▶ _Job_
Render the listing below as a numbered list, from its first line up to and including the line with "True or false: Bitcoin", leaving out blank lines.

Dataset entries
================

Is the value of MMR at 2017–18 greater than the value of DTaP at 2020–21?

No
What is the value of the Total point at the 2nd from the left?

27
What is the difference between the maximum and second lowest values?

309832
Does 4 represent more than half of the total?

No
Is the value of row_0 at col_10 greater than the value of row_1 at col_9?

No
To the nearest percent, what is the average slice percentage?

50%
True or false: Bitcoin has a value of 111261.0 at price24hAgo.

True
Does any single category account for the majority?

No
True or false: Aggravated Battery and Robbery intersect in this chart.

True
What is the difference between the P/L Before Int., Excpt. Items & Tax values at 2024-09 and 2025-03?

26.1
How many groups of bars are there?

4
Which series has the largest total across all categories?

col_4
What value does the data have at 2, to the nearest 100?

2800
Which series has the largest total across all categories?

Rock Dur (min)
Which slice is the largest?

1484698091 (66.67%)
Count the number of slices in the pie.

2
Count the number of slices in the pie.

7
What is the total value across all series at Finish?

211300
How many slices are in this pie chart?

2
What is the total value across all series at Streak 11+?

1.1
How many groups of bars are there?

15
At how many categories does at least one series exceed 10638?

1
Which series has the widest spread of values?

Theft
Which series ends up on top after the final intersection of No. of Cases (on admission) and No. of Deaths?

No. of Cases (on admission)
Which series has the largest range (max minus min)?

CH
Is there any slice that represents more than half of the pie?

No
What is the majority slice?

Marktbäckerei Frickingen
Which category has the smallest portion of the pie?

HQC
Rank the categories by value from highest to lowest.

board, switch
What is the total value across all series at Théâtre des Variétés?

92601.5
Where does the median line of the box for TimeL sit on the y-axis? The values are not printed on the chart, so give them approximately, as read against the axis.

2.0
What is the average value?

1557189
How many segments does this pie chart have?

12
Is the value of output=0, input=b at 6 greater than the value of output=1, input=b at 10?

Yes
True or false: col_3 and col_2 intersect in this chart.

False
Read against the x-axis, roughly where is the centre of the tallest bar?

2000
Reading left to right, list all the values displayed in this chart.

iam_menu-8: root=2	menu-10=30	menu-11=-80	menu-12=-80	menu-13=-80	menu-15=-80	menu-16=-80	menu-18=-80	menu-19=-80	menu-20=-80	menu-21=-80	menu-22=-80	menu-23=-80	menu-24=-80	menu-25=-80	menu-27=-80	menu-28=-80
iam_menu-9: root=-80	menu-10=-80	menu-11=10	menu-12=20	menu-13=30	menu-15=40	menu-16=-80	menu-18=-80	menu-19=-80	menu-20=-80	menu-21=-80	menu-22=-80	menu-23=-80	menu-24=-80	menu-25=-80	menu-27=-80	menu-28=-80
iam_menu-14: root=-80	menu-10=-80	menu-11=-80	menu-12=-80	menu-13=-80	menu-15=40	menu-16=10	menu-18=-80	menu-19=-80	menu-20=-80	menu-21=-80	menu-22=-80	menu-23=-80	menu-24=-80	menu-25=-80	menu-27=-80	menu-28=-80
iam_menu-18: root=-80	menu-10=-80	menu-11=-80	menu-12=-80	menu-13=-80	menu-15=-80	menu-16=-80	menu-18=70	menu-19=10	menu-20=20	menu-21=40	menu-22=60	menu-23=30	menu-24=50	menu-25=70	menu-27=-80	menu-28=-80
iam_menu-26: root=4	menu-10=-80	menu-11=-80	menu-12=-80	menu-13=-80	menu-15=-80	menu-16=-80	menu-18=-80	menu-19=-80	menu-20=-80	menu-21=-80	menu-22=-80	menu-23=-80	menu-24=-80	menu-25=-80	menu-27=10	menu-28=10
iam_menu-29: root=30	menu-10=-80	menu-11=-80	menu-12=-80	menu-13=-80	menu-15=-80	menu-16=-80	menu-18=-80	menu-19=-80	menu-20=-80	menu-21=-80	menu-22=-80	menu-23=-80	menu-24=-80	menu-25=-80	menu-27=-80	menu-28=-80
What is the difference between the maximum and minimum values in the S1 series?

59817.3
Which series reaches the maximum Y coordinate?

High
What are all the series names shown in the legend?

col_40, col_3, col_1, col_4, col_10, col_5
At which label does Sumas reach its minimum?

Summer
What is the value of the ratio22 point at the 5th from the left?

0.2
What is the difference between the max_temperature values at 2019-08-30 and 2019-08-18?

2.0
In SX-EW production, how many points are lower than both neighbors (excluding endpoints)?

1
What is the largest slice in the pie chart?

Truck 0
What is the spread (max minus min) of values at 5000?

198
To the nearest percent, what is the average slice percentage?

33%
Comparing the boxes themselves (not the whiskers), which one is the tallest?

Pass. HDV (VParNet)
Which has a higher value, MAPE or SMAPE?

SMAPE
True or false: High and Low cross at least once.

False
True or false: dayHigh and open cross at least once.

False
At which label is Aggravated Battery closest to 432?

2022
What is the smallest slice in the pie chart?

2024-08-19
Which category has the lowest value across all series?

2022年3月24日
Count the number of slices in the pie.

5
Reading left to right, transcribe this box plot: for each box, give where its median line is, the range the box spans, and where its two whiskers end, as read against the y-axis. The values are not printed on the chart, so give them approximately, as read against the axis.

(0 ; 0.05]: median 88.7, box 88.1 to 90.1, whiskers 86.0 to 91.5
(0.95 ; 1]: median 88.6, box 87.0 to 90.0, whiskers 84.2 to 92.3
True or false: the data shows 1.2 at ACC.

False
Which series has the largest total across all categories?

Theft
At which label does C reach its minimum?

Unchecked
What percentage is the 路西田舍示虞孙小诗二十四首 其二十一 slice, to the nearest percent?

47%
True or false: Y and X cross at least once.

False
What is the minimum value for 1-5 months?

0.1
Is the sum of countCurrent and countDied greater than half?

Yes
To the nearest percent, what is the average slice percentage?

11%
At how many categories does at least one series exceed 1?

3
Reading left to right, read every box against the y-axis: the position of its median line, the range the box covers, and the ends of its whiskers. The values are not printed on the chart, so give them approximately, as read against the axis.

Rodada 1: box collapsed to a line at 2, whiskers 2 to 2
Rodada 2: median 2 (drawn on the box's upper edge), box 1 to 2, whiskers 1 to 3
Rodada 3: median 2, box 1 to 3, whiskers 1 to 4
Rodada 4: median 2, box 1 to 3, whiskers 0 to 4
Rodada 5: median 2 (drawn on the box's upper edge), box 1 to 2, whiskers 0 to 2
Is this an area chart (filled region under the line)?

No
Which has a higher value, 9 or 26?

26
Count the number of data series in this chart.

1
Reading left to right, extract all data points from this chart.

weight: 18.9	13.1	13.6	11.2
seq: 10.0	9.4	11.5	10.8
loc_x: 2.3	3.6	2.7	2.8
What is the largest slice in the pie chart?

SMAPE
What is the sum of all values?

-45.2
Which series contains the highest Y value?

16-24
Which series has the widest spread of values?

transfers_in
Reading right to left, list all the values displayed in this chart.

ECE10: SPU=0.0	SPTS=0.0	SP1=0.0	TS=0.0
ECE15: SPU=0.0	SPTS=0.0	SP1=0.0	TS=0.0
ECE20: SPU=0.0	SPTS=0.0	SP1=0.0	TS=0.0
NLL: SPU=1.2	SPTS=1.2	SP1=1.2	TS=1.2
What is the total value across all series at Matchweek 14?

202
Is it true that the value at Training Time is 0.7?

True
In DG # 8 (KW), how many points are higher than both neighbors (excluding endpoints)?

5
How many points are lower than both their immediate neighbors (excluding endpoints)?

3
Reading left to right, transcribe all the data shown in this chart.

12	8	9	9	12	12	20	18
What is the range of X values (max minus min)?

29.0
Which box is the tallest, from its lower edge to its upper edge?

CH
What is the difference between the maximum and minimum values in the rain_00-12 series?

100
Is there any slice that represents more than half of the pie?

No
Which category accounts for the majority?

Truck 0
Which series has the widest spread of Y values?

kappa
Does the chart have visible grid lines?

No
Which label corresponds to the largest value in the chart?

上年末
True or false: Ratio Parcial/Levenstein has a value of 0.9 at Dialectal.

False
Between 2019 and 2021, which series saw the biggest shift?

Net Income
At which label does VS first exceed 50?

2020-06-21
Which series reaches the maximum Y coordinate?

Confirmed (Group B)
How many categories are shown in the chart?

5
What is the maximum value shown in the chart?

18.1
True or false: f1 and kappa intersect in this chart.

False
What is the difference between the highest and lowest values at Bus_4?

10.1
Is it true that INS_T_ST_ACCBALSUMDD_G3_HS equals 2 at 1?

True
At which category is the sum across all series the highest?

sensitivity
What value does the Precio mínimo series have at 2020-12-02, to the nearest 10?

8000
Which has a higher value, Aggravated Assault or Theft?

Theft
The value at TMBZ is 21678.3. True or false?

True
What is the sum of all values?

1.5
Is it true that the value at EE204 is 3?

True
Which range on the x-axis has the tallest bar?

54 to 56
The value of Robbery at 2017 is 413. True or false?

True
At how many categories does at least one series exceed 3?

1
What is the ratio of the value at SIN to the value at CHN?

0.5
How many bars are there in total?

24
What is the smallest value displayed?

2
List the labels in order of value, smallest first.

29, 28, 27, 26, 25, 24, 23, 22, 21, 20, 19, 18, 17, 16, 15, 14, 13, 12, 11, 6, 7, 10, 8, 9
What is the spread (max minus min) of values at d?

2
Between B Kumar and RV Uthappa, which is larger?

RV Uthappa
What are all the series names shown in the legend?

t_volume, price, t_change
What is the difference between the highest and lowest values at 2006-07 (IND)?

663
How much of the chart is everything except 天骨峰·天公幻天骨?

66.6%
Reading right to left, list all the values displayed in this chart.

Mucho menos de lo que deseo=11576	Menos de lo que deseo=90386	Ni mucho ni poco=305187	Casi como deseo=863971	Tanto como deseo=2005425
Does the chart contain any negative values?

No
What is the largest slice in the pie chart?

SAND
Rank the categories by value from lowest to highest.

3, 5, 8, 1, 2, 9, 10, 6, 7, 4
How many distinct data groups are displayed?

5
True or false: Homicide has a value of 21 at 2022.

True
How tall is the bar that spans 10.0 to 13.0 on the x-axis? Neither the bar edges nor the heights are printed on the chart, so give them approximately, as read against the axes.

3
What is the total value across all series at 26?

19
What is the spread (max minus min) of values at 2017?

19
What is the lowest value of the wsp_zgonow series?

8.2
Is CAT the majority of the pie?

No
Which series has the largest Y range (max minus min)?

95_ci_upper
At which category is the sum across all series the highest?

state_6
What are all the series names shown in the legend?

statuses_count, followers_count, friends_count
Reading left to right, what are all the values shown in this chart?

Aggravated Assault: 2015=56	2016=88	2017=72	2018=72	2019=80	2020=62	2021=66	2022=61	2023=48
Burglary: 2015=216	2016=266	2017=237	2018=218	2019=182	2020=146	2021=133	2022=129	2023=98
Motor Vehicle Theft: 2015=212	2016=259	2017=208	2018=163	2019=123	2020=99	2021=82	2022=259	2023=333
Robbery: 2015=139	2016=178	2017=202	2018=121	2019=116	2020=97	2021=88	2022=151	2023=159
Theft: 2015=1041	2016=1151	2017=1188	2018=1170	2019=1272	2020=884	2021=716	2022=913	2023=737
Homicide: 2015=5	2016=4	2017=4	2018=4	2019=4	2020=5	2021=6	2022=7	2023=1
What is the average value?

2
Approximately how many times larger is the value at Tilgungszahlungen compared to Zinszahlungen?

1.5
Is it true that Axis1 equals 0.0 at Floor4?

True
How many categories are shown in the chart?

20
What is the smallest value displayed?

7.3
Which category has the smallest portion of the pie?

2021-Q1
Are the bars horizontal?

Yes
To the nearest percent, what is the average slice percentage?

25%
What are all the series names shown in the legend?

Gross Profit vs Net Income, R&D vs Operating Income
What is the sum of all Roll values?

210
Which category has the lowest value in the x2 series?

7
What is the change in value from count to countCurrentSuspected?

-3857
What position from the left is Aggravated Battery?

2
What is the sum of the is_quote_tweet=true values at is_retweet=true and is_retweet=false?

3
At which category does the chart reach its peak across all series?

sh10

================

▶ _Answer box_
1. Is the value of MMR at 2017–18 greater than the value of DTaP at 2020–21?
2. No
3. What is the value of the Total point at the 2nd from the left?
4. 27
5. What is the difference between the maximum and second lowest values?
6. 309832
7. Does 4 represent more than half of the total?
8. No
9. Is the value of row_0 at col_10 greater than the value of row_1 at col_9?
10. No
11. To the nearest percent, what is the average slice percentage?
12. 50%
13. True or false: Bitcoin has a value of 111261.0 at price24hAgo.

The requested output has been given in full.